Os bancos públicos, ao contrário, mantiveram um ritmo de expansão do crédito expressivo. Tanto que encerraram 2012 com a maior participação no mercado em 12 anos: 47,6%. Esse desempenho, aliás, tem provocado críticas por parte de analistas privados, que temem que a inadimplência cresça ainda mais nos próximos anos, o que, no limite, poderia obrigar o Tesouro Nacional a socorrer as instituições.
Para 2013, a expectativa é de um desempenho mais forte nas concessões para empresas do que para pessoas físicas. "Espera-se um aumento dos investimentos no País, que, em 2012, foram muito fracos.

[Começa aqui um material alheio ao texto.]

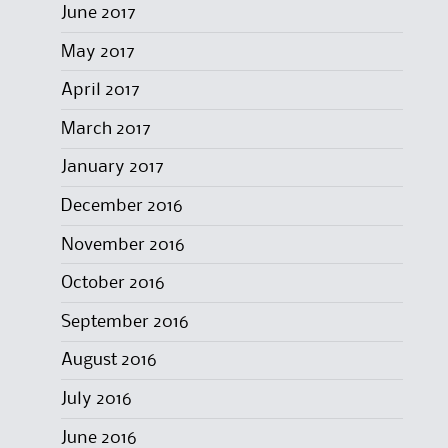
June 2017
May 2017
April 2017
March 2017
January 2017
December 2016
November 2016
October 2016
September 2016
August 2016
July 2016
June 2016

Naturalmente, esse movimento provoca uma demanda por crédito por parte das corporações", explicou Santacreu, da Austin Rating.
Nas pessoas físicas, as projeções apontam para um crescimento mais forte do crédito imobiliário - que vem sendo destaque nos últimos anos. Em 2012, por exemplo, essa linha apresentou expansão de 38,2%. "Mas acreditamos que essa modalidade também tende a desacelerar o crescimento nos próximos anos", observou Borges, da LCA.
A consultoria fez um estudo especial para tentar estimar até que ponto esse segmento continuará crescendo fortemente no País. A conclusão é de que a relação entre empréstimos imobiliários e o PIB deve se estabilizar - considerando as condições atuais da economia brasileira - na faixa dos 10%. Essa fatia deve ser alcançada em 2020, segundo o estudo. Em 2012, a relação ficou em 6,3%. "Crescimentos adicionais dessa relação dependem do aumento da renda média do brasileiro", explicou Borges.
A propósito da renda no País, Mariana, da Tendências, chama a atenção para um risco ao mercado de crédito este ano: um aumento da inflação que acabe corroendo grande parte do aumento esperado para os rendimentos das famílias. A estimativa da Tendências é de que a renda real (descontada a evolução dos preços) suba 5%. Para o IPCA, índice oficial de inflação, a previsão é de alta de 5,8%.